--- Tasks ---
1 > Reproduce word for word the part of the Thailand overview starting with "There is great" and going on through "in Laem Chabang.".
2 > Answer these questions from the Thailand overview:
(a) How large an area does Thailand span?
(b) Where is the Kingdom's premier deep-water port?
(c) In which river basin is Thailand's heartland located?

--- Text passage ---

--------

The ‘Know Your Region’ series is designed to support unit and individual professional military education on the South East Asian region. It’s important for all serving members of our military to have a foundational knowledge of the countries and issues in the Indo-Pacific.


On this page:

  • Overview
  • People and Society
  • National Identity



The Kingdom of Thailand or Ratcha Anachak Thai sits at the nexus of mainland Southeast Asia and has the potential to emerge as a regional power. Its heartland is located around the rich lowlands in the Chao Phraya River Basin and enables the Thai rulers to form a strong unified ethnic and economic base. The largest city, Bangkok, is one of the most centralised capitals in the region and the Kingdom’s seat of power. Located at the centre of the Indochinese Peninsula, spanning 513,120sq km with a population of almost 70 million people. Thailand's primary geographic vulnerability comes from Cambodia and Laos to the East, while the southern border stretches into the Malay Peninsula. It also shares maritime borders with Vietnam in the Gulf of Thailand to the southeast, and Indonesia and India on the Andaman Sea to the southwest. For more information on Thailand’s geographic challenges, watch the video below.

There is great diversity in the geographic regions. The Chao Phraya and the Mekong River are indispensable water courses of rural Thailand. Industrial scale crop production makes use of both rivers and their tributaries. Natural resources range from tin to rubber and rare metals such as tungstun and tantalum. The Gulf of Thailand is fed by several rivers and forms the majority of the Kingdom's coastline. It contributes to the tourism sector owing to its clear shallow waters and expansive coral reefs in the southern region and Kra Isthmus. The eastern shore is an industrial centre with the Kingdom's premier deep-water port in Sattahip and its busiest commercial port in Laem Chabang.

--------

--- Dataset content ---
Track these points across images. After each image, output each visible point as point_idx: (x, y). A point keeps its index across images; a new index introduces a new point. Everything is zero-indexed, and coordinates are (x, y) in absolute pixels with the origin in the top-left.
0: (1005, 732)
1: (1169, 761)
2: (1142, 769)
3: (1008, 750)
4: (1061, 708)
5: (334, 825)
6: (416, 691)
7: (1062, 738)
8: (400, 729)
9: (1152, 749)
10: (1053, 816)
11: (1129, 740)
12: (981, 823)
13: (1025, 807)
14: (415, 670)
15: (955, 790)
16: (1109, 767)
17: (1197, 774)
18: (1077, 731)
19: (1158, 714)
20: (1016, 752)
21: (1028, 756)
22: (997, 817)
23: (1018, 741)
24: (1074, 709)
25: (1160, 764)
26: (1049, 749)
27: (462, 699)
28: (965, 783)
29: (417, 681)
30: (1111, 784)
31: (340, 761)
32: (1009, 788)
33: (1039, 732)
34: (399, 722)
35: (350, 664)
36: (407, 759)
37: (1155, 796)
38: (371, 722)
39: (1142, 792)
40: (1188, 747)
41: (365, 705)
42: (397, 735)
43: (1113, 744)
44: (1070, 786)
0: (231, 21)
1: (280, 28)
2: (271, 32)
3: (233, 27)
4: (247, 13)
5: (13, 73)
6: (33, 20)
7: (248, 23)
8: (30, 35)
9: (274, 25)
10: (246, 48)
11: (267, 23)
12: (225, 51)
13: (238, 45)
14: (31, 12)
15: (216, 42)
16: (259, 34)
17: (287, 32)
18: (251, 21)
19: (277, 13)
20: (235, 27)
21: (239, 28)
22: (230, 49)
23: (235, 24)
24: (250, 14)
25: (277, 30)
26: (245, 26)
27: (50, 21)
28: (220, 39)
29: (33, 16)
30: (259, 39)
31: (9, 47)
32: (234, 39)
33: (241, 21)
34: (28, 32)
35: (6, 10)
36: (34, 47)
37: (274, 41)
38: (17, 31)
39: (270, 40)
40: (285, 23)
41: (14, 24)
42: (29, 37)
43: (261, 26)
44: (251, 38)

--------

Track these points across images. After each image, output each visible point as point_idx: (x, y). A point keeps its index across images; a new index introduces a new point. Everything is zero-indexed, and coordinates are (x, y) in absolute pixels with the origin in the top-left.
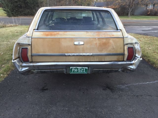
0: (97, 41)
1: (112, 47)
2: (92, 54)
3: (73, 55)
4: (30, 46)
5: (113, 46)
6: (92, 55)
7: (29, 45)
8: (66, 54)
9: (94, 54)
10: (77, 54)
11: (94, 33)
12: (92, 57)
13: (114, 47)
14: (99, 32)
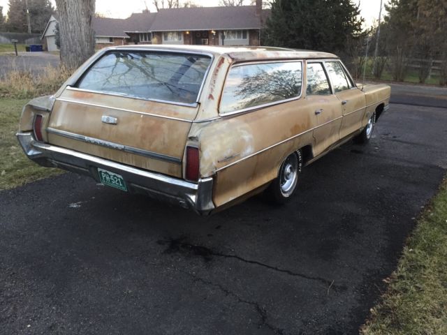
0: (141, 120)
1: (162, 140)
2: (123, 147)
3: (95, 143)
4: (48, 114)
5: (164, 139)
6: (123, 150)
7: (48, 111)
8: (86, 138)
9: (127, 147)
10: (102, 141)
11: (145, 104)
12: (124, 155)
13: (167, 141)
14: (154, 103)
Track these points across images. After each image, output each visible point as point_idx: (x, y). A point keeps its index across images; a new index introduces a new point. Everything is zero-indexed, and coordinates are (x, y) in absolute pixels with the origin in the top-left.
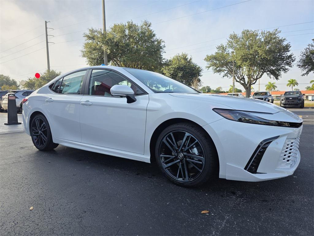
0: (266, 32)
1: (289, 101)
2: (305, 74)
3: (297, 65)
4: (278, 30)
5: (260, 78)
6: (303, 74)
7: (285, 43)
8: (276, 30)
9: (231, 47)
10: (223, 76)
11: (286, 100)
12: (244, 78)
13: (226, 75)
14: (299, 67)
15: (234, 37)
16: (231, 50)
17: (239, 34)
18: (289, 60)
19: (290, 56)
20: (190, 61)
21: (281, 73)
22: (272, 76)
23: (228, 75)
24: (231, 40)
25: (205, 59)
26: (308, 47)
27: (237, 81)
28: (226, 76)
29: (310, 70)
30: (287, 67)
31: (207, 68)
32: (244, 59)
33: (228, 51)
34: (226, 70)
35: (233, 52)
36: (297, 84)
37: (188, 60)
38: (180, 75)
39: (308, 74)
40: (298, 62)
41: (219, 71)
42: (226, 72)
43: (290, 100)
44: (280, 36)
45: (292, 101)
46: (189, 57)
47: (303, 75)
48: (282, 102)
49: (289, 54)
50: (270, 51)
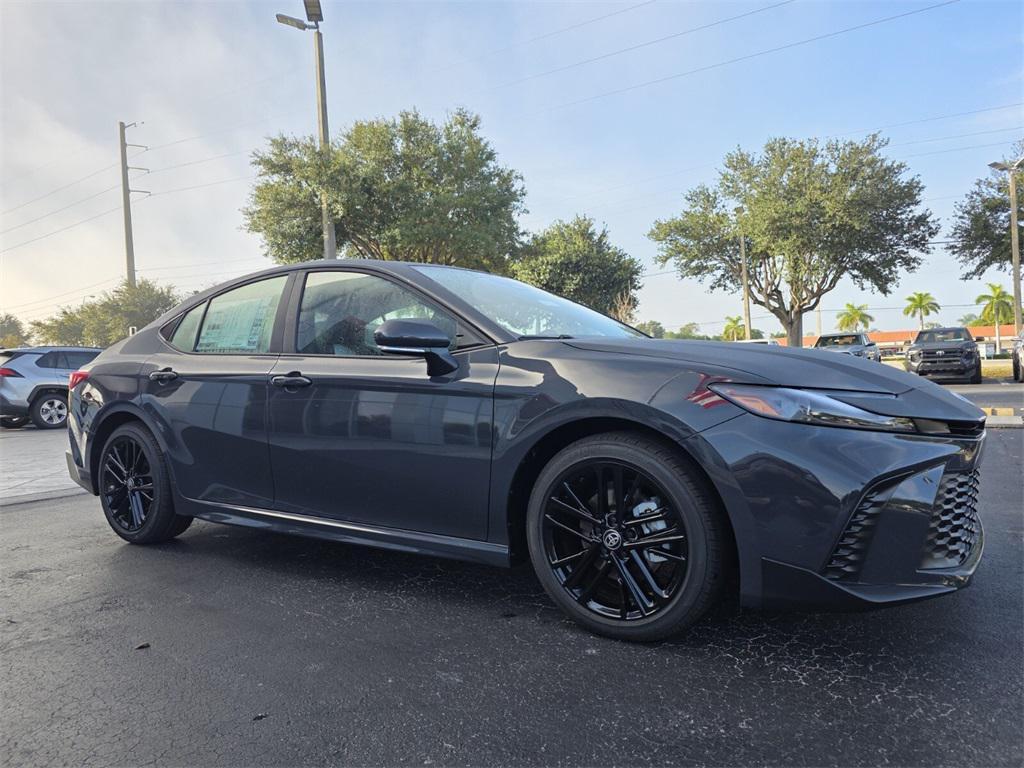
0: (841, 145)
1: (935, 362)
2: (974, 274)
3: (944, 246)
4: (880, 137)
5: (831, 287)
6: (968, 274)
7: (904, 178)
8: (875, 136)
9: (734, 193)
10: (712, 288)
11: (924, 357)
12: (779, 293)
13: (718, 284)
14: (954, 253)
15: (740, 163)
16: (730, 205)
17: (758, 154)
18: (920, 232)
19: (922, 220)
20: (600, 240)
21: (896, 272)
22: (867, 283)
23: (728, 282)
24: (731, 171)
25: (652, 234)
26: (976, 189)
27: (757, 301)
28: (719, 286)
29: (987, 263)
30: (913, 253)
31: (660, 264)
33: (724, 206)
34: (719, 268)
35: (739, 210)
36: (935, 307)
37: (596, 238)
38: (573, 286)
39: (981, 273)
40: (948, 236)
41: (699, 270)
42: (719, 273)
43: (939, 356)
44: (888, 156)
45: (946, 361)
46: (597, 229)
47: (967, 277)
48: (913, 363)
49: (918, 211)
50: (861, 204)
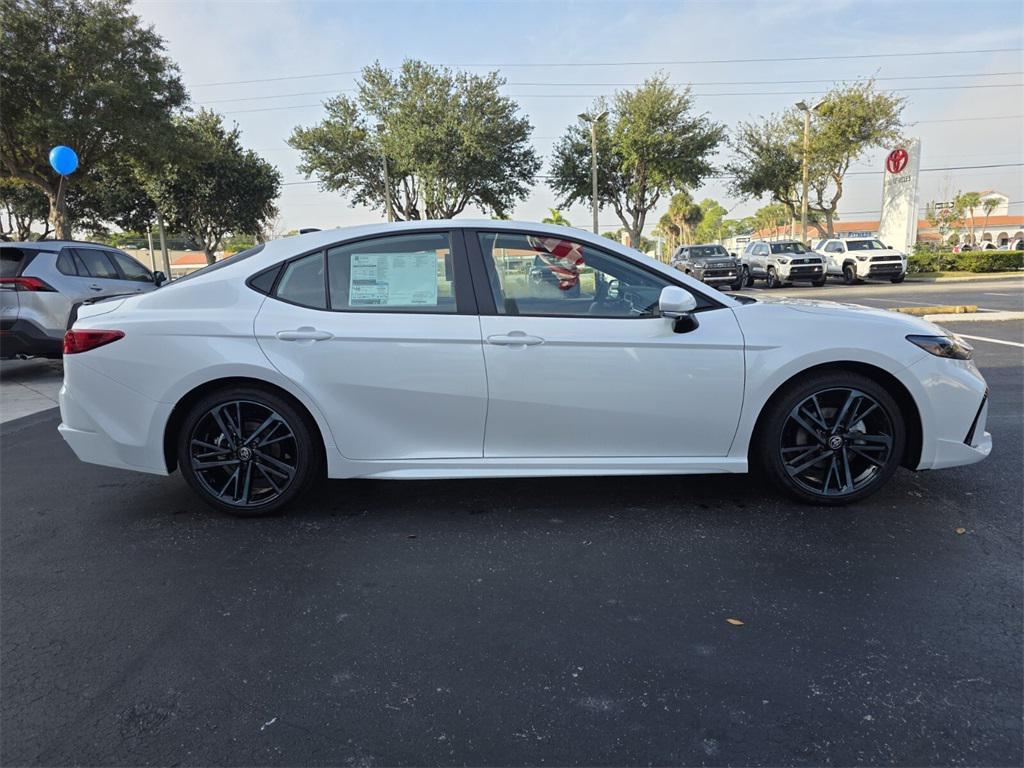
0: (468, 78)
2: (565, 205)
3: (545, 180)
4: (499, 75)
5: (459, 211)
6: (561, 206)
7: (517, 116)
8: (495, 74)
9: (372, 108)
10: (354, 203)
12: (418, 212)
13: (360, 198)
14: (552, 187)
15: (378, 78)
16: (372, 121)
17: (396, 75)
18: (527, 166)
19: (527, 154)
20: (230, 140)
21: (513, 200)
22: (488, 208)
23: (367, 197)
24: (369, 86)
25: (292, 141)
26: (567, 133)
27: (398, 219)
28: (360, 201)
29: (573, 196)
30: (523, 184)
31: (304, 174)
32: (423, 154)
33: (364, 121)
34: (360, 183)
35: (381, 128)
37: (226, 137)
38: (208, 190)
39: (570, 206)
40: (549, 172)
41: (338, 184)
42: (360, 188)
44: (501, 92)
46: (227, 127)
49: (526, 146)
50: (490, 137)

--------

--- Responses to the exercise ---
1 >
There is great diversity in the geographic regions. The Chao Phraya and the Mekong River are indispensable water courses of rural Thailand. Industrial scale crop production makes use of both rivers and their tributaries. Natural resources range from tin to rubber and rare metals such as tungstun and tantalum. The Gulf of Thailand is fed by several rivers and forms the majority of the Kingdom's coastline. It contributes to the tourism sector owing to its clear shallow waters and expansive coral reefs in the southern region and Kra Isthmus. The eastern shore is an industrial centre with the Kingdom's premier deep-water port in Sattahip and its busiest commercial port in Laem Chabang.

2 >
(a) 513,120 sq km
(b) Sattahip
(c) The Chao Phraya River Basin